I stitched it by eye. Now front and back of the skirt are in possession of French seams!

(I forgot to take a final picture of the lining up of the lines -I’m not even sure they do!- I just cut the threads and went to have a sit down and blog about it. By now you have probably figured out that I’m working with brain fog many a day, what with all the silly mistakes I make and things I forget. You’d be correct. It is caused by Adrenal Fatigue and sleep depravation. It’s OK. I’m a stumble bumble bee but I get there eventually)

Sewing the Dress

today is Sewing the Dress day.
I just finished that other seam on the shoulder of the lining. I thínk it’s a flat fell seam.

Now I am online again to decide finally on the treatment of the seams of the skirt as that will not be lined.

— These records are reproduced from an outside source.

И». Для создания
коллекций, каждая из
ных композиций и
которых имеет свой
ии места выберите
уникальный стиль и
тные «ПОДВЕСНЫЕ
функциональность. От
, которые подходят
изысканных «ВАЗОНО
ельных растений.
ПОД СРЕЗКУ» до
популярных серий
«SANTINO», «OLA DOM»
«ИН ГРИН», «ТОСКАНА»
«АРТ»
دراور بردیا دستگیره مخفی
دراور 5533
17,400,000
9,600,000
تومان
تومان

Sewing is about attaching two pieces of fabric to each other. Well, that’s do-able. But somehow you have to make sure the raw sides of the fabric don’t fray or ravel. You have to enclose them. There are numerous ways of doing that…

When I have chosen the way I will enclose my fraying ends I will start with the skirt panels. I want the front panel to line up with the bustdarts so I will sew the skirt panels first (without the darts) and make sure some of the lines match. Then I will use the side seams and the placements of the darts to line perfectly.

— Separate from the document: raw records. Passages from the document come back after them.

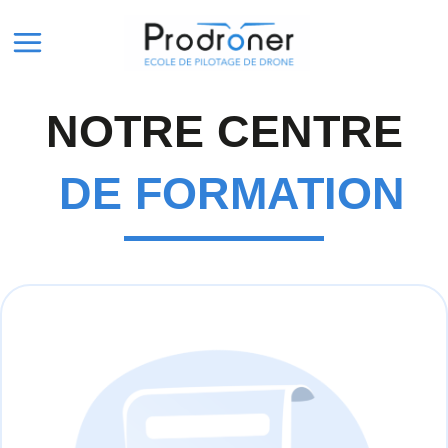
Aller
Main
au
Menu
contenu
NOTRE CENTRE
DE FORMATION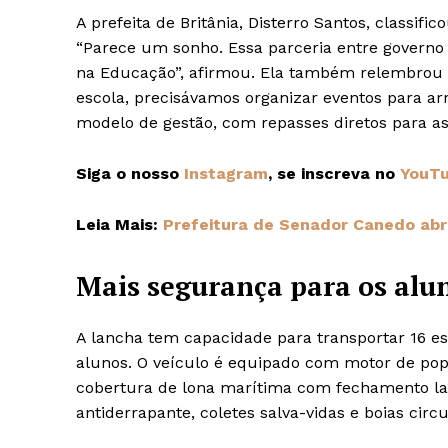
A prefeita de Britânia, Disterro Santos, classi
“Parece um sonho. Essa parceria entre governo
na Educação”, afirmou. Ela também relembrou d
escola, precisávamos organizar eventos para ar
modelo de gestão, com repasses diretos para as
Siga o nosso
Instagram
, se inscreva no
YouT
Leia Mais:
Prefeitura de Senador Canedo abre
Mais segurança para os alu
A lancha tem capacidade para transportar 16 es
alunos. O veículo é equipado com motor de popa
cobertura de lona marítima com fechamento lat
antiderrapante, coletes salva-vidas e boias circ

ps. one of the wonders of seam treatment is that ironing pressing is a viable option. You press a part in place and you could be done! If you have a way of preventing raveling (by zig zagging along the edge or serging it or capturing it in bias band) you make the process into two steps:

  1. sew two pieces together
  2. prevent fraying

no folding necessary. Just press it into place and you’re done.

I don’t have a zig zag stitch on my machine, I don’t have a serger and I don’t have (the lust for) bias band. So I’ll have to do some folding I guess. Or use pinking shears

(I’m afraid to. This cannot work. Making little cuts in fabric cannot prevent fraying! It is against common sense)

(but they’re orange, that gives some confidence. If not cheer. Orange scissors wouldn’t lie!)

ps.2

ooh, looky here a .pdf with seam treatments from medieval times. People back then had the seam problems: to fold or not to fold?

seams in history1

copyright by The New Varangian Guard Inc. (NVG Inc) of Australia, an historical re-enactment organisation. Excellent site and .pdf.

ps.3

here’s a good tutorial on French seams on Craftsy.

would it be ‘wrong’ to use French seams on plain cotton fabric? I really like it and my vintage foot treadle machine would be good with it.

would it make it more difficult for me to line up the panels?

PS. 4

I should chose and get sewing instead of surfing!

ps 5.

some thoughts on using French seams from The Little Tailoress:

“Maybe to be on the safe side you could do a sample seam on a scrap of the fabric and just assess whether you think the seam is coming up particularly bulky.
Also- French seams are best avoided in particularly curved seams but the gentle curve of a skirt is fine.”

a try-out on a piece of scrap fabric, I could have thought of that myself!

there’s my reason to go to my sewing machine NOW 🙂

while there, treadling away, I’ll think about how curvy my seams are.